- [The task]: Across the records, how many lines contain "elbow"? Answer with the number alone.

- [Exercise materials]:

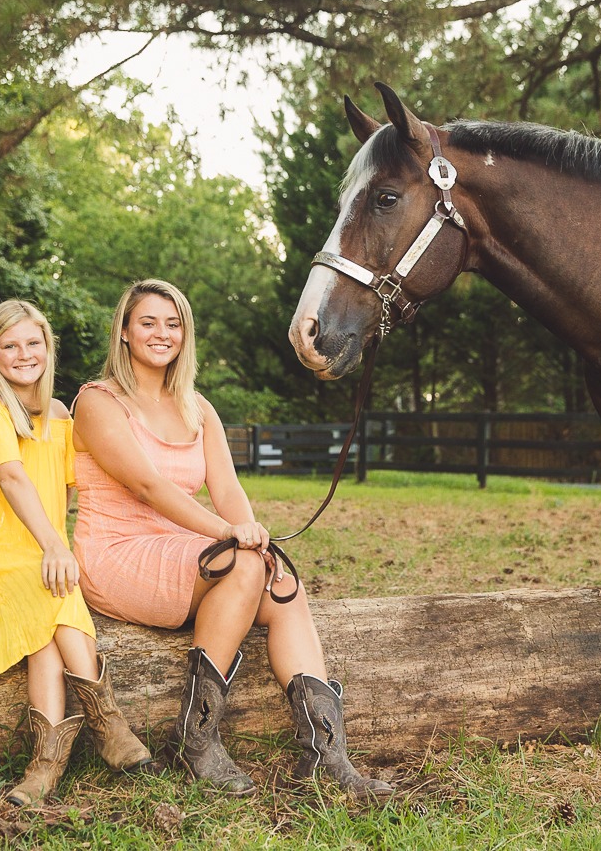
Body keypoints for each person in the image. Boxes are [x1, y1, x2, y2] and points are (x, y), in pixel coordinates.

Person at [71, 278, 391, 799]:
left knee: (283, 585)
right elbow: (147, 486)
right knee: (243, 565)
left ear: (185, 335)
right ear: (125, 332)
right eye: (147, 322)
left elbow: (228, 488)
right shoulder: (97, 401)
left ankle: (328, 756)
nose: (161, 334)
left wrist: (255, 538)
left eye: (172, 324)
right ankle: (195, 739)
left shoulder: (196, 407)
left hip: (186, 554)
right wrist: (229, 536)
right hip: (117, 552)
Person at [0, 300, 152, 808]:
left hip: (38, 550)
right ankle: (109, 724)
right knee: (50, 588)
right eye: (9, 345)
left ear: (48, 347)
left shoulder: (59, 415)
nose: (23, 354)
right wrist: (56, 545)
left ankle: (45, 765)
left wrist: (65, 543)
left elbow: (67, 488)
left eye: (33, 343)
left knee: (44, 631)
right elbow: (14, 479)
...
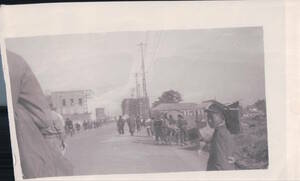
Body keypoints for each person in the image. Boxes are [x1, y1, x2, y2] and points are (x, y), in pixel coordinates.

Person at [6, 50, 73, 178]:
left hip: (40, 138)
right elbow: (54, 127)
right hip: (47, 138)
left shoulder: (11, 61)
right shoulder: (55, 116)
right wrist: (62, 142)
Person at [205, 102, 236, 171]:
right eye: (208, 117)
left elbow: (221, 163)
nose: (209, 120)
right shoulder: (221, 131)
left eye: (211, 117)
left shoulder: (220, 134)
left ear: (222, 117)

- [Output of the exercise]: 6